Porque, após cinco minutos de amedrontamento, os funcionários param de ouvir, e a única conclusão à qual se prendem é de que tudo o que fizerem dará errado e resultará em uma demissão ou prisão. O perigo de criar uma mentalidade tão pessimista é que ela pode resultar em funcionários desistindo, desde o início, e pensando que não há sentido em ser cuidadoso, pois eles vão errar de qualquer maneira. Portanto, é melhor comunicar de forma positiva, apontando ameaças comuns e mostrando como evitá-las não apenas no trabalho, mas também em casa. Todos nós temos pessoas com as quais nos importamos, e quando podemos mostrar aos funcionários como proteger não apenas os interesses de seus empregadores, mas também os de seus pais, cônjuges ou filhos em determinados casos, podemos despertar seu interesse.

Você costuma enviar quizzes para os seus colegas? Seria a gamificação uma boa maneira de explicar tudo isso aos funcionários?

Caso seja utilizada com sabedoria, com certeza, é uma boa maneira. Caso você decida tentar a simulação de phishing em uma empresa, por exemplo, é preciso pensar um pouco antes. O objetivo não é pegar o maior número possível de pessoas, mas dar a elas a chance de reconhecer o phishing e “ganhar”, derrotando o invasor. Quando as pessoas sabem que seguiram a forma correta e foram capazes de denunciar um ataque, isso as fortalece.

Outro bom exemplo de gamificação no treinamento de cibersegurança seria uma história em quadrinhos interativa com vídeos, em que o personagem principal faz diferentes missões e ganha alguns pontos, à medida que atinge os objetivos os jogadores bem-sucedidos receberiam uma pequena recompensa no final.

É dessa forma que criamos uma cultura de consciência cibernética?

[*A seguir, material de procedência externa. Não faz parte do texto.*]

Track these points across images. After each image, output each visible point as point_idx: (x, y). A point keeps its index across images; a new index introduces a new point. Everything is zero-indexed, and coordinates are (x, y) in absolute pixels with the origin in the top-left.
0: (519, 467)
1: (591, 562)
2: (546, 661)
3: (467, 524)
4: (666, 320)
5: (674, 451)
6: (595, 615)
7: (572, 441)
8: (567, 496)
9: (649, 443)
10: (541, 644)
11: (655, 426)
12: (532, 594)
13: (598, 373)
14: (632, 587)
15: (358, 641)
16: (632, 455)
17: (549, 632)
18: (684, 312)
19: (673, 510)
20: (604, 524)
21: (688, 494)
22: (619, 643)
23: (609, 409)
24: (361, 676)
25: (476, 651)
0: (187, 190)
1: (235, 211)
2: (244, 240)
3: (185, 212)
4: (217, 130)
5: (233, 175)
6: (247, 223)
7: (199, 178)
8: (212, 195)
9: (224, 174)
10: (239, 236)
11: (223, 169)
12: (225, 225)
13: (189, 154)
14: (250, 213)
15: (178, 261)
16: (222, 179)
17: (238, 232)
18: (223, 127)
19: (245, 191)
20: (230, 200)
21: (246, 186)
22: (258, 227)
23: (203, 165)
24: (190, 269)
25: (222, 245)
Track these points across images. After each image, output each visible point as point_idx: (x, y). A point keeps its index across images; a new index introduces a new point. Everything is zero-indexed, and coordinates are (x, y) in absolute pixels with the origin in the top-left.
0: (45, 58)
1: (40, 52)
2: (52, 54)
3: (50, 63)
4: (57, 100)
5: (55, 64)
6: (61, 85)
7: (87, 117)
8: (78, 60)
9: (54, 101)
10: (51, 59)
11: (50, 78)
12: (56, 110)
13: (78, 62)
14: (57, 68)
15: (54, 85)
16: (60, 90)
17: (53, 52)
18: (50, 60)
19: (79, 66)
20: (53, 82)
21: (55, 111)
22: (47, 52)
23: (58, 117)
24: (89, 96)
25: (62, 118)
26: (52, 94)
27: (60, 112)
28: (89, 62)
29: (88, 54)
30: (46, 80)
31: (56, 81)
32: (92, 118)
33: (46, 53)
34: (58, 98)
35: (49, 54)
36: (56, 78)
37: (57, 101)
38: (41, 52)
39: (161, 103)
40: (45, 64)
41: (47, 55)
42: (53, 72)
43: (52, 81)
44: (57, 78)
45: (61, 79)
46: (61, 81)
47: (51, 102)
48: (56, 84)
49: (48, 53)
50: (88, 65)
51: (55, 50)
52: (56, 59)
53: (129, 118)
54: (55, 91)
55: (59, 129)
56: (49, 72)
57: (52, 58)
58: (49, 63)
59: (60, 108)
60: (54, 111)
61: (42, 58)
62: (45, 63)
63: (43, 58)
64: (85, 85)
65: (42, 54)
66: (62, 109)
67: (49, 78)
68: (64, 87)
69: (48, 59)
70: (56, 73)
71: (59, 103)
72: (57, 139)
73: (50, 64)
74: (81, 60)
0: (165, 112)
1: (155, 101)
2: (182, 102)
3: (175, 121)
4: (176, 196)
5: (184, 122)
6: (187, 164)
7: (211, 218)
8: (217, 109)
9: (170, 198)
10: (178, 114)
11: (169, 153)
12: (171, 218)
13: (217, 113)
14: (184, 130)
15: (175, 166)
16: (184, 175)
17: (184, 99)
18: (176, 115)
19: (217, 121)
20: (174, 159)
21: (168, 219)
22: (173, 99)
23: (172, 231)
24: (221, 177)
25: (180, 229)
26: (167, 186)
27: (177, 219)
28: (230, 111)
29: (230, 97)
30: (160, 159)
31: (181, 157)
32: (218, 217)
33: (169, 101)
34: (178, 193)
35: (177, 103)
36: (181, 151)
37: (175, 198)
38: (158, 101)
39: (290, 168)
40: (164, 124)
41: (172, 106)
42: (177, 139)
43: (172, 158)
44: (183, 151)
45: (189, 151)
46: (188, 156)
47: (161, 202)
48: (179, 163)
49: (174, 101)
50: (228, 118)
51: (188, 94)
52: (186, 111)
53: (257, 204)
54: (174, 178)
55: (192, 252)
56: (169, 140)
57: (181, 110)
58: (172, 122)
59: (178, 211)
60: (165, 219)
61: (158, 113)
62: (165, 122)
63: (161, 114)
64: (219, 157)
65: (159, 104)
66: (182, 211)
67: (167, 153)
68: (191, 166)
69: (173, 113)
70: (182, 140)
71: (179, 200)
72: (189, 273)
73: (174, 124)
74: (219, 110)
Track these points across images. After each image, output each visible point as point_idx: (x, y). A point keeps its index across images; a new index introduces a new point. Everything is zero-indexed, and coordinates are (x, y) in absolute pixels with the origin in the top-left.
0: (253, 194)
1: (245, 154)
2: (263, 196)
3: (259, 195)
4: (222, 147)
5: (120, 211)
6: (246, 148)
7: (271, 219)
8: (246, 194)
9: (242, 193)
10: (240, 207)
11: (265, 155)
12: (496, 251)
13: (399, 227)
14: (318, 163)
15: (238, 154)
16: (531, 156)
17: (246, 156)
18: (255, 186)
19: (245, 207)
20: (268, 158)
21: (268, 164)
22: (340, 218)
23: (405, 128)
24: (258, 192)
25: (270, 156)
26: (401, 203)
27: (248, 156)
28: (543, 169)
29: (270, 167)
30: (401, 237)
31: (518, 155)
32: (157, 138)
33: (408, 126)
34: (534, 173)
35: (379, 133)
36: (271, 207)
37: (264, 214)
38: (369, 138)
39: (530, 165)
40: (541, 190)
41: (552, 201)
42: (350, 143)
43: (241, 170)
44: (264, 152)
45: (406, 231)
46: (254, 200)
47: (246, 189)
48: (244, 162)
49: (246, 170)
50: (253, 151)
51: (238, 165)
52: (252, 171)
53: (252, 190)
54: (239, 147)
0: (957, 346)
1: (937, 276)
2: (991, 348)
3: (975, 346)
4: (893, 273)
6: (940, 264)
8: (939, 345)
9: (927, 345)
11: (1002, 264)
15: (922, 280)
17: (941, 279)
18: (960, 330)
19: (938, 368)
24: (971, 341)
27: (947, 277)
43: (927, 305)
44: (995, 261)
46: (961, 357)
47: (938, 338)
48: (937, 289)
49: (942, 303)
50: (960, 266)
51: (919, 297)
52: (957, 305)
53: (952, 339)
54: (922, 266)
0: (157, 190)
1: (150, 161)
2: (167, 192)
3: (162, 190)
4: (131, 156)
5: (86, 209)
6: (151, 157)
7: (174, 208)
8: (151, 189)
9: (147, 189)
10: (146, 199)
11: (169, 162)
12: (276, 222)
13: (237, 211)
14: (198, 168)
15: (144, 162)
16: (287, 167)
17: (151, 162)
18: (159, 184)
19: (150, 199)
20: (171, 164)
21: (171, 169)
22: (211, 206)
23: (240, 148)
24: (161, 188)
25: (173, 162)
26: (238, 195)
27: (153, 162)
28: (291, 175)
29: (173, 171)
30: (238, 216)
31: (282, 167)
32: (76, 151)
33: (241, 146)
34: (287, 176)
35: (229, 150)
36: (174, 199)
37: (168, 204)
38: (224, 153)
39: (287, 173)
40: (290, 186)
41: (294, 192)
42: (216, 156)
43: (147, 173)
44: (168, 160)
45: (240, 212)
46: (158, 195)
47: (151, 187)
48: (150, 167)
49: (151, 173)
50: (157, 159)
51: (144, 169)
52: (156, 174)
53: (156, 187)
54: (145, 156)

Falamos sobre todos os pequenos passos e aspectos que ajudam na sua construção. Todas as pessoas da empresa devem conhecer as principais questões de segurança, desde os funcionários até os diretores “C-level” (cargos executivos). O objetivo é poder oferecer suporte à segurança e, assim, à própria empresa. E, quando todos entenderem isso e perceberem o que está acontecendo ao seu redor, apoiarão a resiliência de toda a empresa.